Source document
----

The following outlines an approach by which the core image size of
a particularly memory-hungry application can be reduced by about 100MB,
with a corresponding reduction in runtime object allocation of course.
This represents 10% of the space consumed by all structure-objects
within pseudo-static space of this core image.
The idea is to squash one word out of all structures
by storing their instance-layout in their header words.

There are (at least) two plausible ways to do this as detailed below.

Alternative A [as proposed on sbcl-devel]
=============
If all layouts are aligned on a 256-byte boundary, then the lowest byte
of a descriptor known to be a layout pointer is arbitrary,
in the same way that the low 3 or 4 bits of a descriptor can be recovered
from the object pointed to.

Suppose than an instance's layout is at memory address #x1000CBAD00,
so that its tagged pointer is #x1000CBAD03.

Existing in-memory representation:
  word 0 : #x000000NN59 ; header. #x59 is the widetag, NN is the length
  word 1 : #x1000CBAD03 ; pointer to LAYOUT
  word 2 : first user-specified slot
  word 3 : second user-specified slot
  ...

----

The data
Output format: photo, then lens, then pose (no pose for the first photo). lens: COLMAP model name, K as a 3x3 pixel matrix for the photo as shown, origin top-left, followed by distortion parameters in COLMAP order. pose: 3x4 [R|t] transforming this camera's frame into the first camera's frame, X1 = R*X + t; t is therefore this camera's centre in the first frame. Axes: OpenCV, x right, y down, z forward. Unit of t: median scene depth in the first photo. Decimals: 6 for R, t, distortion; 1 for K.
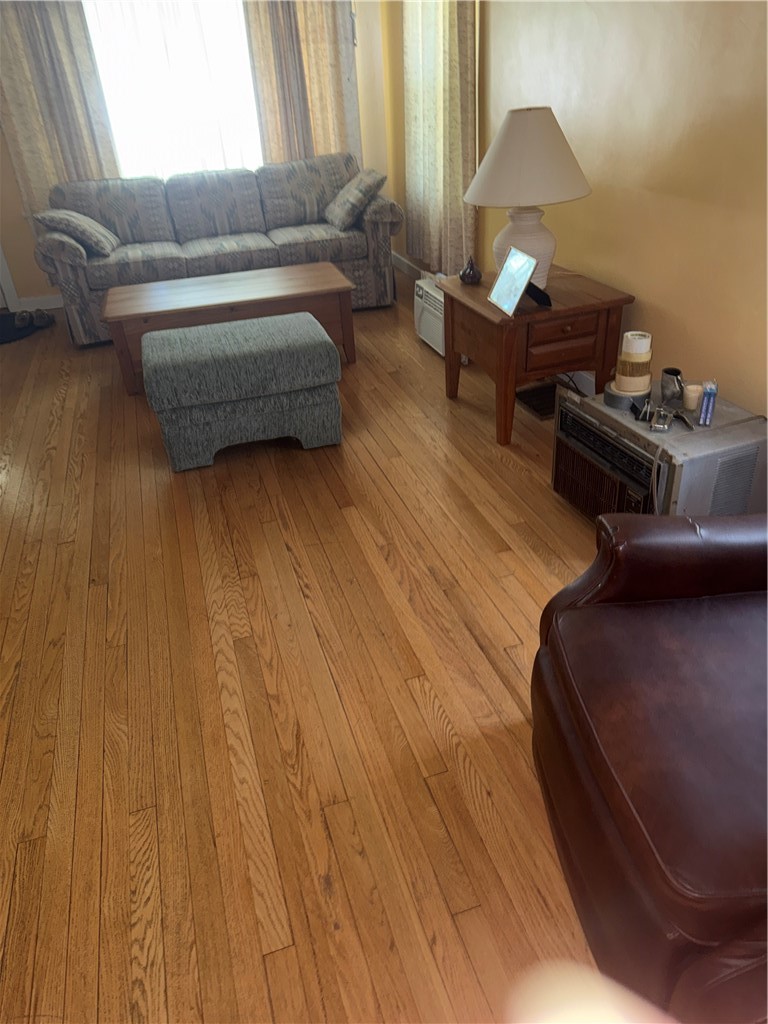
lens RADIAL K [[722.9, 0, 380.5], [0, 722.9, 492.4], [0, 0, 1]] dist [0.028620, -0.002629]
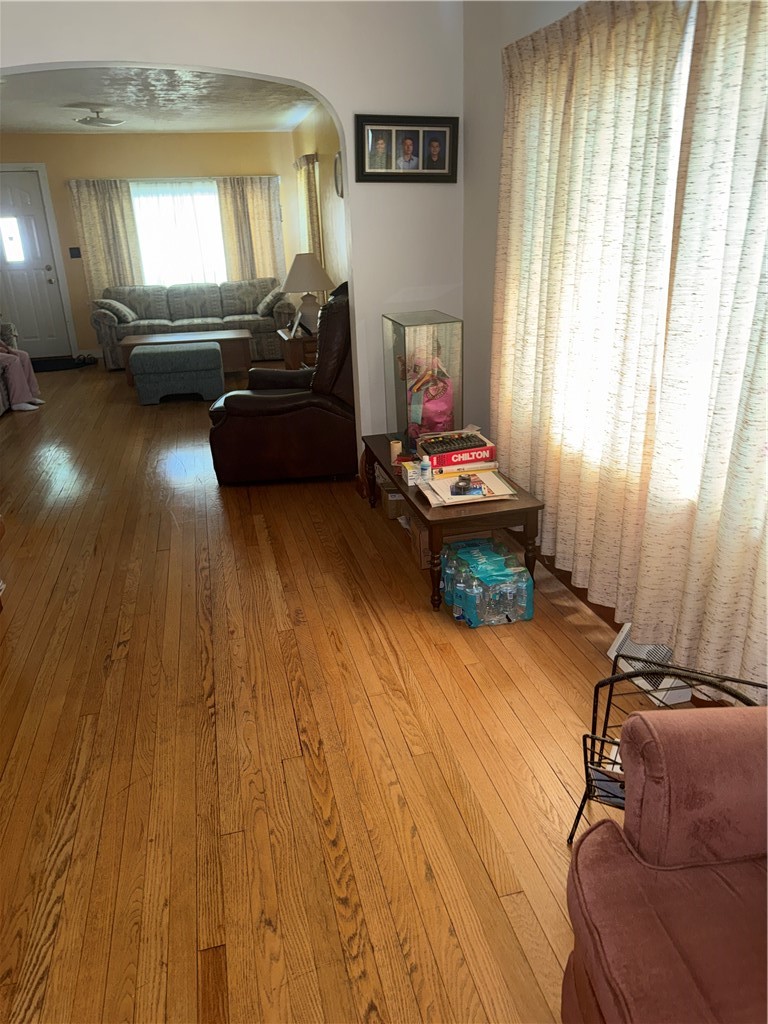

----

Brief
Quote the passage of the structure-layout text between "There are (at" and "pointer is #x1000CBAD03.", inclusive.

Written answer
There are (at least) two plausible ways to do this as detailed below.

Alternative A [as proposed on sbcl-devel]
=============
If all layouts are aligned on a 256-byte boundary, then the lowest byte
of a descriptor known to be a layout pointer is arbitrary,
in the same way that the low 3 or 4 bits of a descriptor can be recovered
from the object pointed to.

Suppose than an instance's layout is at memory address #x1000CBAD00,
so that its tagged pointer is #x1000CBAD03.